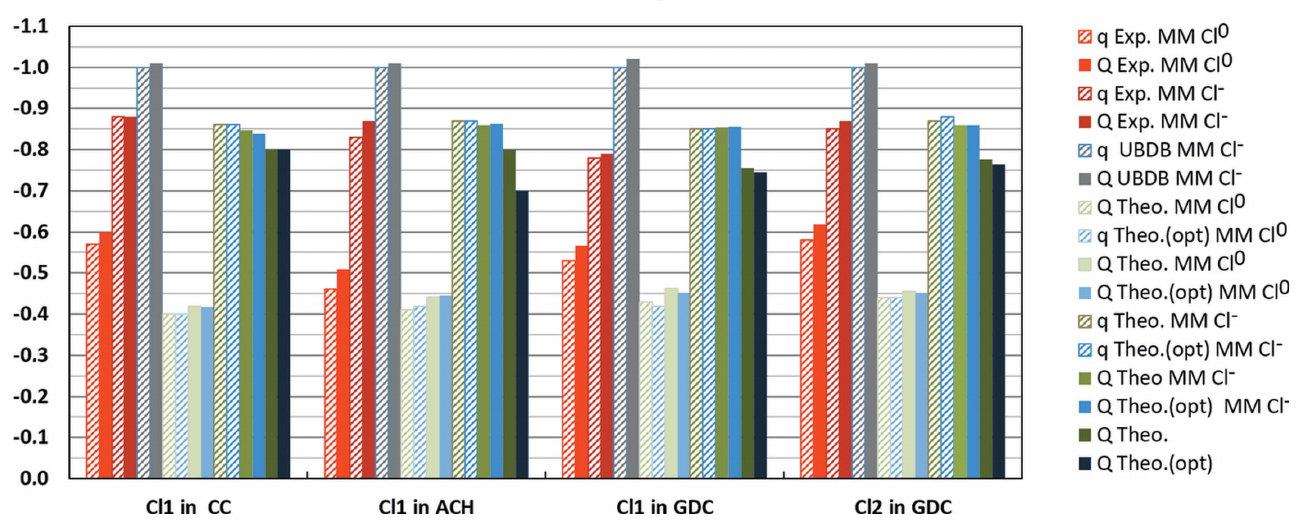
Figure 6 Values of chloride anion charges (e) in studied crystals according to different methods: q – charge computed directly from P val parameters of the multipolar model (MM) obtained from UBDB modelling ( UBDB ) or from refinements against either experimental (Exp.) or theoretical (Theo.) structure factors with the use of ionic (Cl (cid:4) ) or neutral (Cl 0 ) radial scattering functions for chloride; Q – charge computed from integration over atomic basins of crystal electron densities from various multipolar models or directly from periodic quantum mechanical calculations. (opt) – results from periodic calculations with geometry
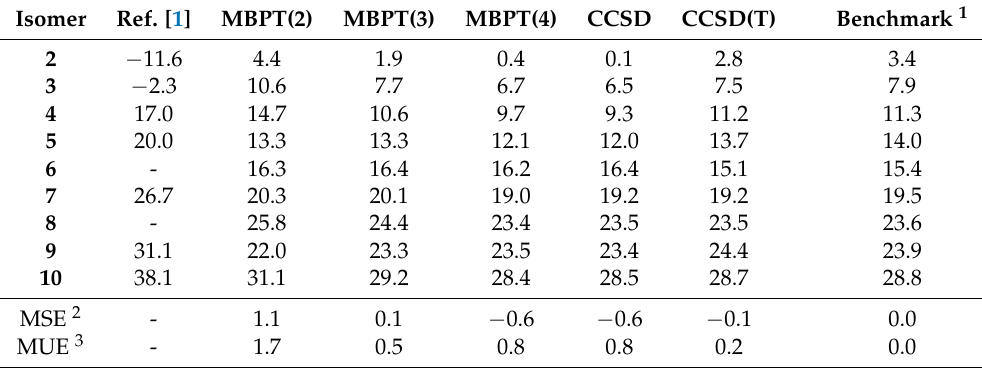
Table 2. Statistical evaluation of wave-function methods for determination of the relative energies of low-lying isomers of C 2 Si 2 H 4 . Isomer energies were computed as ∆ E = E ( 2 ) − E ( 1 ) . All values are in kcal/mol.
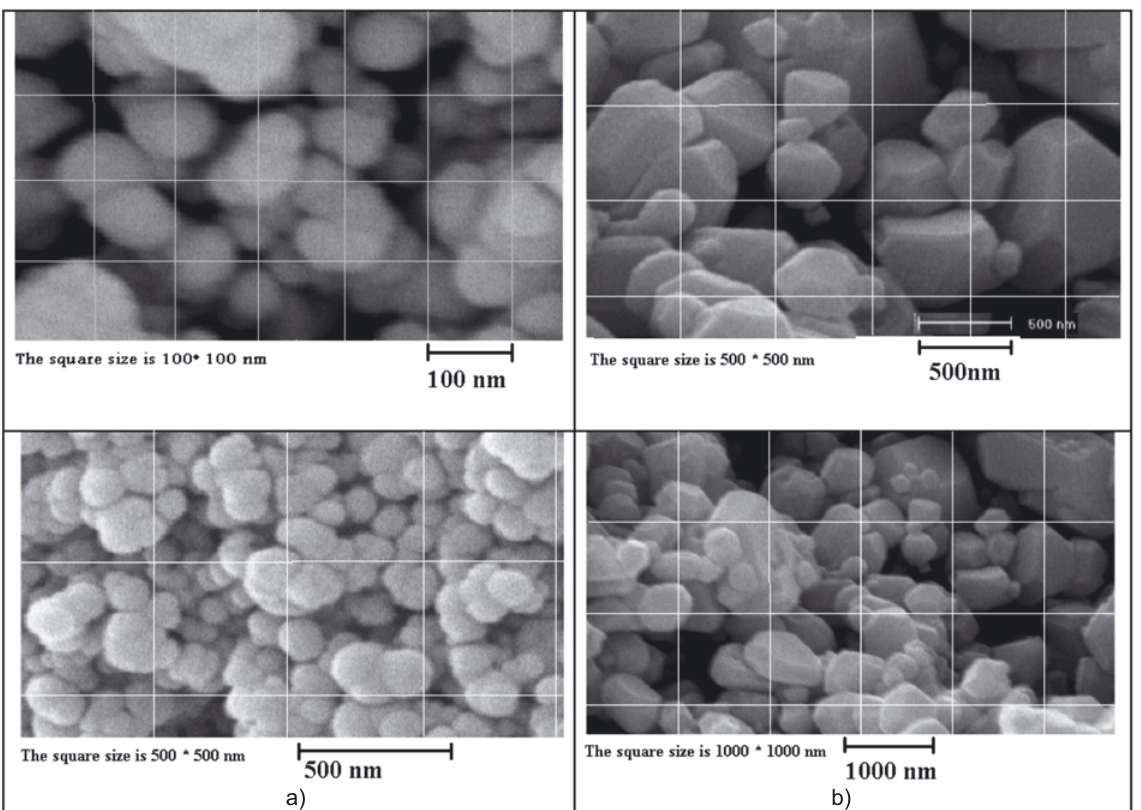
Figure 1. SEM micrographs at different magnifications (as indicated by the scale bar) of (a) electrosynthesised basic copper carbonate (with 70 nm average particle size) and (b) conventional prepared microparticles of basic copper carbonate (with 1 micron average particle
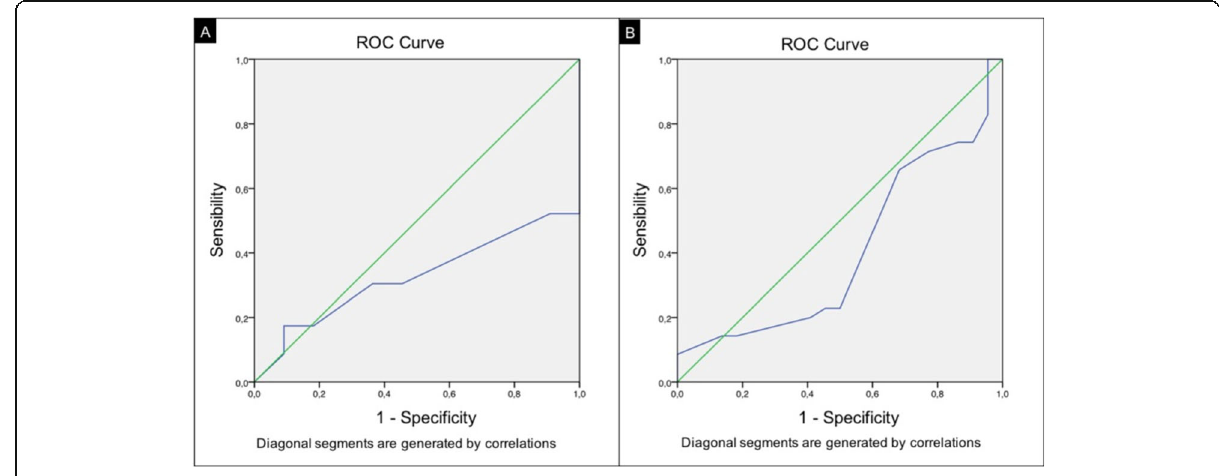
Fig. 3 ROC curve analysis for MVP-3 ( A ) and MVP-5 ( B )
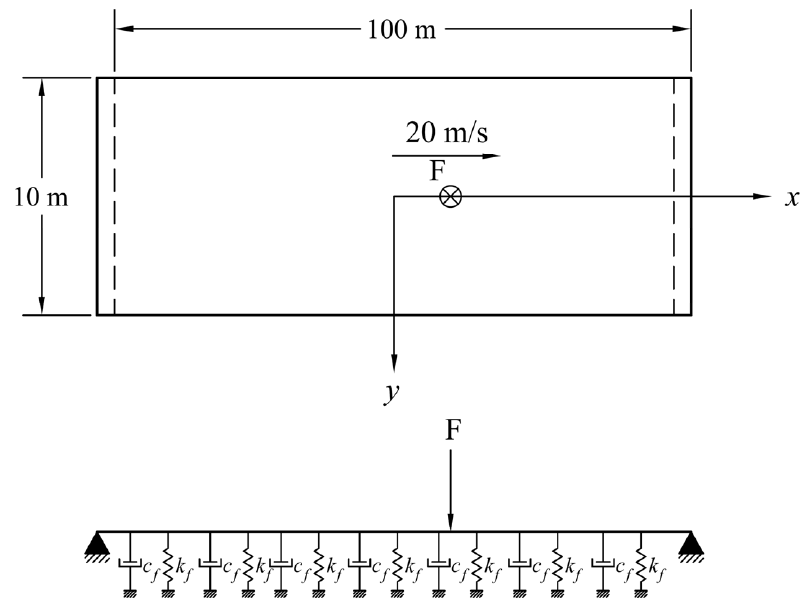
Figure 2. Schematic representation of the benchmark example problem.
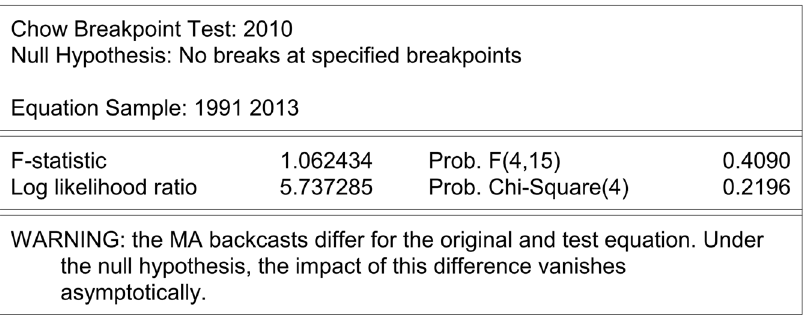
Figure 2. The result of chow breakpoint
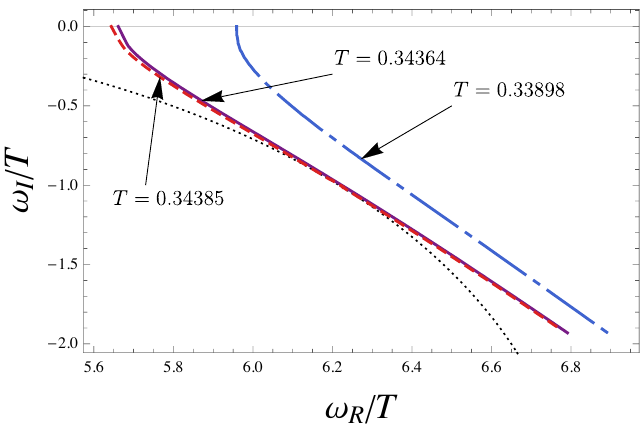
Figure 2 . Trajectories of the poles at fixed temperatures when we vary E and J along the corre- sponding J - E curve in figure 1. The dotted line is a reference line at E = 0 for various temperatures.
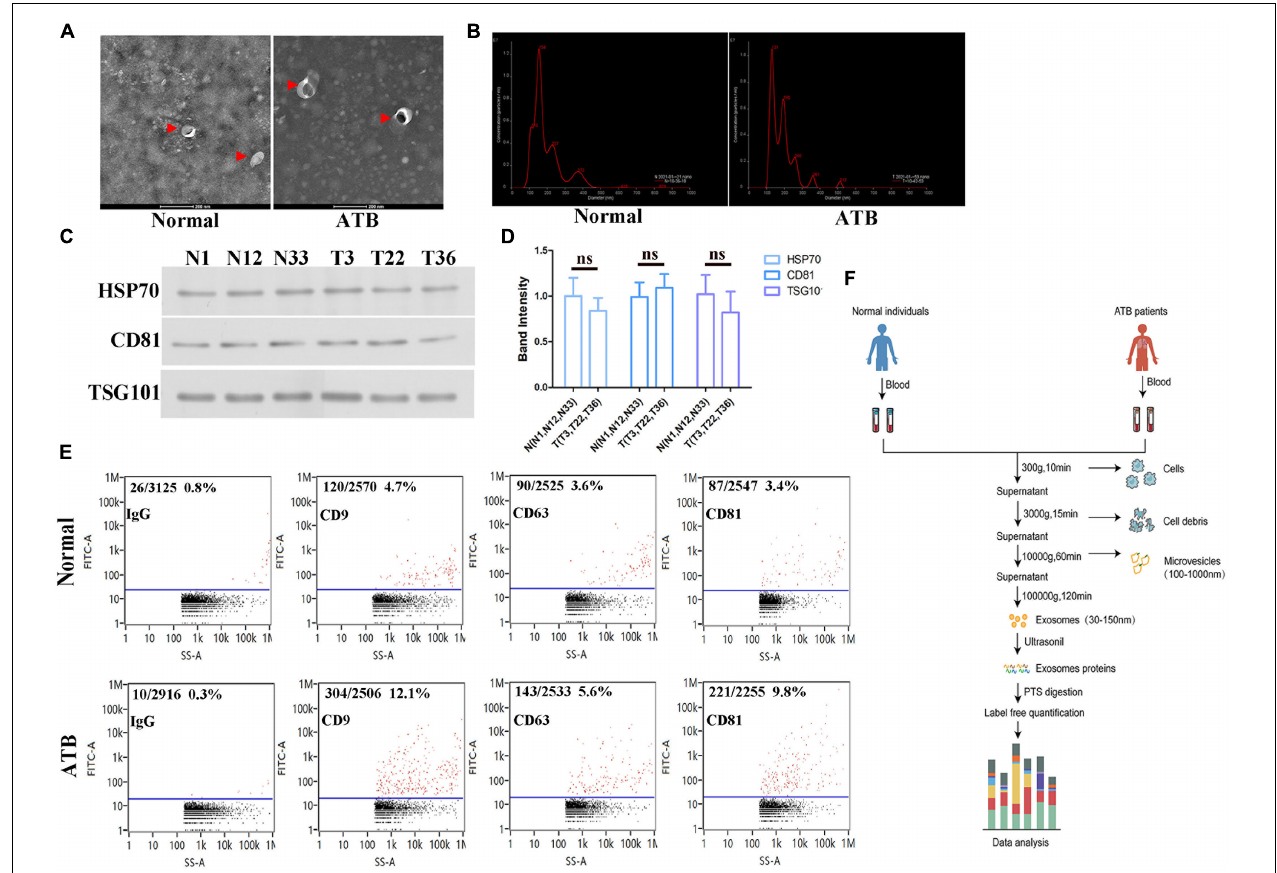
FIGURE 1 | Biological characterization of exosomes isolated from serum. (A) Transmission electron micrographs of isolated exosomes from the serum of normal individuals and patients with ATB. Representative image of exosomes at a magnification of × 200. (B) Size distribution of exosomes was determined by using NTA. Particle size (150 nm) and concentrations (2.01E10 particles/mL). (C,D) HSP70 and CD81 in exosomes from normal individuals (N#1, N#12, and N #33) and patients with ATB (T#3, T#22, and T #36) were quantified via western blotting. TSG1-101 was used as a control. (E) Exosomal marker proteins CD9, CD63, and CD81 on exosomes were detected by using flow cytometry. (F) Schematic diagram of separation and proteomic analysis of serum exosomes.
++++++++++++++++++++
## Brief
Starting at the line above that contains "Figure 2. Schematic", transcribe every line exactly through the line that contains "Figure 2 . Trajectories", including that last one, and skip the pictures.

## Written solution
Figure 2. Schematic representation of the benchmark example problem.
Figure 2. The result of chow breakpoint
Figure 2 . Trajectories of the poles at fixed temperatures when we vary E and J along the corre- sponding J - E curve in figure 1. The dotted line is a reference line at E = 0 for various temperatures.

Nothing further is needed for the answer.